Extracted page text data

========================================

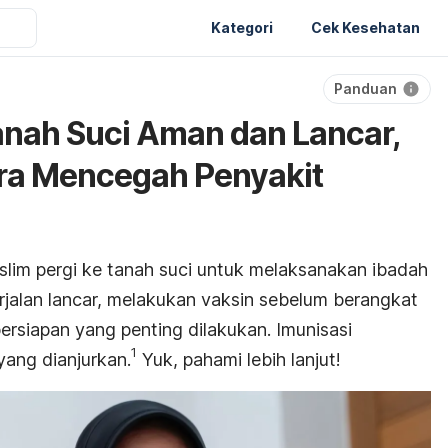
Kategori
Cek Kesehatan
Panduan
anah Suci Aman dan Lancar,
ara Mencegah Penyakit
slim pergi ke tanah suci untuk melaksanakan ibadah
rjalan lancar, melakukan vaksin sebelum berangkat
persiapan yang penting dilakukan.
Imunisasi
1
yang dianjurkan.
Yuk, pahami lebih lanjut!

========================================

With the line containing "rjalan lancar, melakukan" as the first and the last line of the data as the final one, copy every line between them exactly, those two included.

*Output for this exercise*
rjalan lancar, melakukan vaksin sebelum berangkat
persiapan yang penting dilakukan.
Imunisasi
1
yang dianjurkan.
Yuk, pahami lebih lanjut!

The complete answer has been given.